Part ethnography, part sociology, part just good, old-fashioned storytelling, Deer Hunting With Jesus uses an insider’s perspective to explain, generally successfully, why parts of rural America, especially in the South, are so conservative, so suspicious of “big city liberals,” and so willing to cast their lot with right-wing politicians who swiftly turn around and bite these working class supporters in their collective ass.

Imagine a cross between Thomas Frank’s What’s the Matter With Kansas?, Hunter S. Thompson’s booze-and-dope fueled meditations on Nixon’s political potency, and C. Wright Mills‘ understanding of the durability of the power elite… put ’em all into the hopper, mix them around at high speed, and you end up somewhere about where Bageant did. In other words, it’s informative, infuriating, terrifying, scintillating, and, at the end of the day, when HST’s ghost finally emerges triumphant, it’s just downright fun.

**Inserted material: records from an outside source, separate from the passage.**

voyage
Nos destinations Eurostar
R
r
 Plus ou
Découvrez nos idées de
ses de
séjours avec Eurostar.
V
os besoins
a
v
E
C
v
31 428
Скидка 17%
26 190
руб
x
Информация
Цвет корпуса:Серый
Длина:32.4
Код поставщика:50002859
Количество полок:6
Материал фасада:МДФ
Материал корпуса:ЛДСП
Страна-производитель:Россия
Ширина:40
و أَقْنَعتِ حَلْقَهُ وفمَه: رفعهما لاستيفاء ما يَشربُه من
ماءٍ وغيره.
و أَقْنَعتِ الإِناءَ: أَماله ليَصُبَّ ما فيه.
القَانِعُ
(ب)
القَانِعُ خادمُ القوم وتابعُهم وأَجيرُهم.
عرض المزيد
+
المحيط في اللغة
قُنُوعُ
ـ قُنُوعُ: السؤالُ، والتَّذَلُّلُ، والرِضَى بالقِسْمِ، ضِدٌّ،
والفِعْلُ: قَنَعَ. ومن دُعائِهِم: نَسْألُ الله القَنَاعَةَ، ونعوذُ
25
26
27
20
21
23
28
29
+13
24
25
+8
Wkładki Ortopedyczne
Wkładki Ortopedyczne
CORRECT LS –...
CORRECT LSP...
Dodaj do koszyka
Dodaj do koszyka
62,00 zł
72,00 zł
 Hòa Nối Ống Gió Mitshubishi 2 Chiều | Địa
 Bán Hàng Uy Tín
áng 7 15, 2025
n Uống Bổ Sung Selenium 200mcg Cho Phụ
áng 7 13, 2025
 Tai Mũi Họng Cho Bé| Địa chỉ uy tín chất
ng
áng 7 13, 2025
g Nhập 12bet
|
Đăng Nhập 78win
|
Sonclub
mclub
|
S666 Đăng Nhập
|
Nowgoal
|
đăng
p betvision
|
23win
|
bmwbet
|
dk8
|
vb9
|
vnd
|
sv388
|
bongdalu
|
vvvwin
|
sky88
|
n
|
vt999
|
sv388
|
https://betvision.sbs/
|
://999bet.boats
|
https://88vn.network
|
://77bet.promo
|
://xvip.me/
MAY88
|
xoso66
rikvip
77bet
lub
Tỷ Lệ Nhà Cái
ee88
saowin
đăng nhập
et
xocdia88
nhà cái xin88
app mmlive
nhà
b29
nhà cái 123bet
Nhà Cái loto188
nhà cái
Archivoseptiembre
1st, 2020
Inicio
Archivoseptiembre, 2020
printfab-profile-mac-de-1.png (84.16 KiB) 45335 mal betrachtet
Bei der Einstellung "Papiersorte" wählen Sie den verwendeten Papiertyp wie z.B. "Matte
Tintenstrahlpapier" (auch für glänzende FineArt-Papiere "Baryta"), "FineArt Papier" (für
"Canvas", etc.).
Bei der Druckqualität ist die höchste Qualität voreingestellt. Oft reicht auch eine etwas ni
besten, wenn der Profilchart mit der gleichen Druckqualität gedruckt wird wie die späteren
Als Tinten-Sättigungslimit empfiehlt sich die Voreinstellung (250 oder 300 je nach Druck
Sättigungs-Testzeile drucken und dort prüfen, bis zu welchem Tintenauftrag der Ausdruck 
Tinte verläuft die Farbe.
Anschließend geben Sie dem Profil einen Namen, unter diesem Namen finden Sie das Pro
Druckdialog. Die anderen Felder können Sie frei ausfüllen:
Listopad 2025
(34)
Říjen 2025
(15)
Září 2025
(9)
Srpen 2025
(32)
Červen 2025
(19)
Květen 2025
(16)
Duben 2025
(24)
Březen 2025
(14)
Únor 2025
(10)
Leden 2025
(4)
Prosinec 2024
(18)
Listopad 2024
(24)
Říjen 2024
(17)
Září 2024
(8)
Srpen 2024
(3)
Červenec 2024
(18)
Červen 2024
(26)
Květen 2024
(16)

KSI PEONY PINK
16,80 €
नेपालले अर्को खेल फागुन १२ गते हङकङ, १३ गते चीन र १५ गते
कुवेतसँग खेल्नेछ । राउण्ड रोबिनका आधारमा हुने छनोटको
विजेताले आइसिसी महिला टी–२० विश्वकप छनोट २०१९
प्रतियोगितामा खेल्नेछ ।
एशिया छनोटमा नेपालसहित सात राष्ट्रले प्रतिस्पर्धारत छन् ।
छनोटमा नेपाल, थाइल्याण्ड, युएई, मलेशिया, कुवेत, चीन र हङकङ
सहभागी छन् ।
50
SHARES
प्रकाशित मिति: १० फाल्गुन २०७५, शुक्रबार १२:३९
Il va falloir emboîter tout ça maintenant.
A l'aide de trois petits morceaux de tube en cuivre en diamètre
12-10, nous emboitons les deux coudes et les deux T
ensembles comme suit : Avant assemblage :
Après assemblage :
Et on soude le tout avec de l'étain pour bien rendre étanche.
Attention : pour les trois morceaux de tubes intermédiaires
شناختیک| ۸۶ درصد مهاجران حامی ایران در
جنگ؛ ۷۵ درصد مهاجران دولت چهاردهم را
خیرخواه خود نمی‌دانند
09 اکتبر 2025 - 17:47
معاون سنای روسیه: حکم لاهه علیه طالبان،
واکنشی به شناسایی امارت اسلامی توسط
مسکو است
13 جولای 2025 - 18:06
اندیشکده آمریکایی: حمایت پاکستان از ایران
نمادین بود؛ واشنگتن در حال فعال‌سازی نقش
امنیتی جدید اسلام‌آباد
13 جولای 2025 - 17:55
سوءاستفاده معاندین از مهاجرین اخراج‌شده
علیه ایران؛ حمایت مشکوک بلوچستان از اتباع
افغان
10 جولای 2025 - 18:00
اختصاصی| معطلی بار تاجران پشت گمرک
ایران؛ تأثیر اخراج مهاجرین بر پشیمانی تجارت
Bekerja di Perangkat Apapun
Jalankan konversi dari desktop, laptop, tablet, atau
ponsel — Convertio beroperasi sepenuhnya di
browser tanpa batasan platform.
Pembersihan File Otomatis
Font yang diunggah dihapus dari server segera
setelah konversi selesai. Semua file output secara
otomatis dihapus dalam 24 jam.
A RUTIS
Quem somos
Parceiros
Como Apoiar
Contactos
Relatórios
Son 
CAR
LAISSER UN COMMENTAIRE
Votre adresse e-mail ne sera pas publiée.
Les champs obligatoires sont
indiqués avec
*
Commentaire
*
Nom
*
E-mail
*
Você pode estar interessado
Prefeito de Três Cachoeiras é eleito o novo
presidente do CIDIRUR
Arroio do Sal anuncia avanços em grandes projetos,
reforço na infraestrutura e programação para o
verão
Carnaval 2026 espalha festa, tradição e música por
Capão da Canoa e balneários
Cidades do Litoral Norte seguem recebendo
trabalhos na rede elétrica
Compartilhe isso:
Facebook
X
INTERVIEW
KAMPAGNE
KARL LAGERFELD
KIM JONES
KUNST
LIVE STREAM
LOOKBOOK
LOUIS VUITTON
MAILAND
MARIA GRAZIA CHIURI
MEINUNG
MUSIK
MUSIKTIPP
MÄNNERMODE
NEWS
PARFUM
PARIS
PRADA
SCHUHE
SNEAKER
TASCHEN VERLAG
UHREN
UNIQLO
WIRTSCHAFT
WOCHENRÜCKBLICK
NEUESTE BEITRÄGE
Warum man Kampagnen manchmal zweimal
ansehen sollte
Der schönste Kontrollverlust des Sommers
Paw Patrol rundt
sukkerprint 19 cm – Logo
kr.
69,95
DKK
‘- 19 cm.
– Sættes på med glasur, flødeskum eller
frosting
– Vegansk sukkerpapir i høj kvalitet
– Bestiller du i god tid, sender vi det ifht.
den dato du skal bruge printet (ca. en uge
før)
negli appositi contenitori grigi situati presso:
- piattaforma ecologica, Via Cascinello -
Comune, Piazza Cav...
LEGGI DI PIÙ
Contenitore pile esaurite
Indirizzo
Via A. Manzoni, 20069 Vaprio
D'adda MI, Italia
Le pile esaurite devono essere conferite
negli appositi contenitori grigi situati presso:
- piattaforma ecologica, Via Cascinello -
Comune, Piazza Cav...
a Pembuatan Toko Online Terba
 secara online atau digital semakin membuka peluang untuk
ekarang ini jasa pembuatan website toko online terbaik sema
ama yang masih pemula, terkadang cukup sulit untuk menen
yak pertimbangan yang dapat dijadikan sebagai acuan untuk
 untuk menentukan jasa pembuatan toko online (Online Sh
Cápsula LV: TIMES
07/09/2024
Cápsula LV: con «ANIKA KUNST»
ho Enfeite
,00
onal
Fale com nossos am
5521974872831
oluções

Alternet, on the centrality of fraud to all of this:

A common theme throughout his book is fraud, and the peculiar vulnerability to fraud of closed-in, under-invested-in communities such as Winchester: religious charlatans pushing dodgy theories into the heart of the political process; wealthy, educated men and women deliberately curtailing the educational opportunities of the poor, giving them just enough schooling to know how to dream the American Dream, but not nearly enough to ever be able to challenge their poverty and make that dream a reality; workers "encouraged" by companies like Wal-Mart to be hostile to the "special interests" represented by trade unions.

Bageant’s fraud of "the American Hologram", is the fraud at the heart of conservativism.